[Start of Attachment]
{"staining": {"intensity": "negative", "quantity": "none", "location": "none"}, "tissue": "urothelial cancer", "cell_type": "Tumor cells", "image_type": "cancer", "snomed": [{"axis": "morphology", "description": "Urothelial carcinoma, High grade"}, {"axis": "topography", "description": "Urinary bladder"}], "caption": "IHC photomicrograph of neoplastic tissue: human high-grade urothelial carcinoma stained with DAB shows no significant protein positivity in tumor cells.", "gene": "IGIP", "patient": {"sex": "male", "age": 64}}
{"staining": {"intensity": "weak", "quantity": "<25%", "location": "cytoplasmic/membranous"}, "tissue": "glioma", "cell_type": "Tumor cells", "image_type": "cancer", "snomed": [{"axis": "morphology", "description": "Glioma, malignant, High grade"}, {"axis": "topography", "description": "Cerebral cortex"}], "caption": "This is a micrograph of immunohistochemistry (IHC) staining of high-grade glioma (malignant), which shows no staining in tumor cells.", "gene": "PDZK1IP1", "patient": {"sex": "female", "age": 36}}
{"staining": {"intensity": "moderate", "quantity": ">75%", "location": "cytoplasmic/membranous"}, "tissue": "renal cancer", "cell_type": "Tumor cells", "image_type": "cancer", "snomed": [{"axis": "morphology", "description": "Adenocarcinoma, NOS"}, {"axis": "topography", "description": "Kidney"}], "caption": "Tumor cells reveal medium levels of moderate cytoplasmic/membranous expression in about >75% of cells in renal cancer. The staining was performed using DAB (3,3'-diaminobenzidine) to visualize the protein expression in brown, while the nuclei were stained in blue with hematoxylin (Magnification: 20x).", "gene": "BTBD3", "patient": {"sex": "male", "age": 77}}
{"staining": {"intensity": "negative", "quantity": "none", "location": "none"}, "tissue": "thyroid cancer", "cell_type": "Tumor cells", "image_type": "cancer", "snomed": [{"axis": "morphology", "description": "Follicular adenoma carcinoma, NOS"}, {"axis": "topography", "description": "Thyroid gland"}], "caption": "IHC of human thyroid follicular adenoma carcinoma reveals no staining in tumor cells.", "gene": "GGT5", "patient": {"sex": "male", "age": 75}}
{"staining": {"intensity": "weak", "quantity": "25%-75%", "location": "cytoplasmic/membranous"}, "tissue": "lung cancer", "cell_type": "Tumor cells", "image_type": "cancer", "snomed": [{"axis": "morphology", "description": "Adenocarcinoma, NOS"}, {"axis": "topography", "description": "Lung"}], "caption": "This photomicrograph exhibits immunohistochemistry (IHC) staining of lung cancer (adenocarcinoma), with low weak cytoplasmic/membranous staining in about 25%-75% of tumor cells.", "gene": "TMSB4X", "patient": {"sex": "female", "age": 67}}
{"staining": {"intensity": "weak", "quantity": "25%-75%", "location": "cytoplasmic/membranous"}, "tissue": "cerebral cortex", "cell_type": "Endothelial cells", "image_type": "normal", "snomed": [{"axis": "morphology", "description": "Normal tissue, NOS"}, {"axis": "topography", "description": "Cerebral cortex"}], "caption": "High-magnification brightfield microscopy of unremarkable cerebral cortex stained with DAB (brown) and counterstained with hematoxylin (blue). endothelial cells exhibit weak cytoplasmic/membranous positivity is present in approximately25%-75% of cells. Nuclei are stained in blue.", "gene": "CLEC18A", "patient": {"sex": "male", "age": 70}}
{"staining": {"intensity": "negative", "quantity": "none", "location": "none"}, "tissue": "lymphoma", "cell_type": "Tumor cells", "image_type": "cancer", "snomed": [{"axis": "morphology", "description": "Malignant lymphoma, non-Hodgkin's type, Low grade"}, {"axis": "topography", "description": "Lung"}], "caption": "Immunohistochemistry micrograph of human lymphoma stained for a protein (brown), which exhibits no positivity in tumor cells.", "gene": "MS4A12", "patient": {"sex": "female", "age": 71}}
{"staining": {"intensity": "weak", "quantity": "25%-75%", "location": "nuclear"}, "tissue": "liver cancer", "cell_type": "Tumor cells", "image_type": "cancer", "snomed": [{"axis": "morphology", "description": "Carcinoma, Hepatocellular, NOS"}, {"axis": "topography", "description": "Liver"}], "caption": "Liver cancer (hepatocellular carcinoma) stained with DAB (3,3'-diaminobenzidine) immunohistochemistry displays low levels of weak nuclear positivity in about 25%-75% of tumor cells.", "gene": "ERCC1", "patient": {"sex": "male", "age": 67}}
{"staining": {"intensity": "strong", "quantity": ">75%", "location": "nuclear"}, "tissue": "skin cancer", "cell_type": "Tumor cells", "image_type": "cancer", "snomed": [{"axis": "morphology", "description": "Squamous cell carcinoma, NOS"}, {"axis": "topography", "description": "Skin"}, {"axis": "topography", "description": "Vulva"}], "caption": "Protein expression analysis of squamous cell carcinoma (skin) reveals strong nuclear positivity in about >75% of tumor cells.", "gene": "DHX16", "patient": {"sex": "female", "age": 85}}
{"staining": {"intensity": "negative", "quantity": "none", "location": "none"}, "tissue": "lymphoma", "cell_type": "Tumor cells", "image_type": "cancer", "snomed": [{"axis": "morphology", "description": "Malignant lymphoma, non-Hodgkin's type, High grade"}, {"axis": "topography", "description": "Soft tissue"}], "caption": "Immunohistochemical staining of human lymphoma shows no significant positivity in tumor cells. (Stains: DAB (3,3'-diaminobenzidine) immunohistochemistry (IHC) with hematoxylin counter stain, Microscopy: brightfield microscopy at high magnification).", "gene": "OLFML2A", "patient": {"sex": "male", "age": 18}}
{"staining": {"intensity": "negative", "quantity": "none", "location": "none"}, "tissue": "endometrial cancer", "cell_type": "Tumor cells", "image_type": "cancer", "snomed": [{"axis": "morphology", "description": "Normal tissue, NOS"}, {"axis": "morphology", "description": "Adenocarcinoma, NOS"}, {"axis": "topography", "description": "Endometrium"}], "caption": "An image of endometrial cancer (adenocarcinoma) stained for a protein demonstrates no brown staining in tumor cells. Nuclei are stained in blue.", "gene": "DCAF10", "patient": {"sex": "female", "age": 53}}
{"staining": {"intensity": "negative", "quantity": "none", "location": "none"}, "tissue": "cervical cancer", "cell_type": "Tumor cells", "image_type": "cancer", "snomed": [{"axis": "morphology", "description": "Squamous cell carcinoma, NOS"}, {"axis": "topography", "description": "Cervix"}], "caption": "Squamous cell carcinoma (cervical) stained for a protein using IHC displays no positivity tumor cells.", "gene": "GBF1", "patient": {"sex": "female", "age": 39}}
[End of Attachment]
▶ **Exercise instructions**
Filter the records down to the lines containing the word "significant", and copy those.

▶ **Result**
{"staining": {"intensity": "negative", "quantity": "none", "location": "none"}, "tissue": "urothelial cancer", "cell_type": "Tumor cells", "image_type": "cancer", "snomed": [{"axis": "morphology", "description": "Urothelial carcinoma, High grade"}, {"axis": "topography", "description": "Urinary bladder"}], "caption": "IHC photomicrograph of neoplastic tissue: human high-grade urothelial carcinoma stained with DAB shows no significant protein positivity in tumor cells.", "gene": "IGIP", "patient": {"sex": "male", "age": 64}}
{"staining": {"intensity": "negative", "quantity": "none", "location": "none"}, "tissue": "lymphoma", "cell_type": "Tumor cells", "image_type": "cancer", "snomed": [{"axis": "morphology", "description": "Malignant lymphoma, non-Hodgkin's type, High grade"}, {"axis": "topography", "description": "Soft tissue"}], "caption": "Immunohistochemical staining of human lymphoma shows no significant positivity in tumor cells. (Stains: DAB (3,3'-diaminobenzidine) immunohistochemistry (IHC) with hematoxylin counter stain, Microscopy: brightfield microscopy at high magnification).", "gene": "OLFML2A", "patient": {"sex": "male", "age": 18}}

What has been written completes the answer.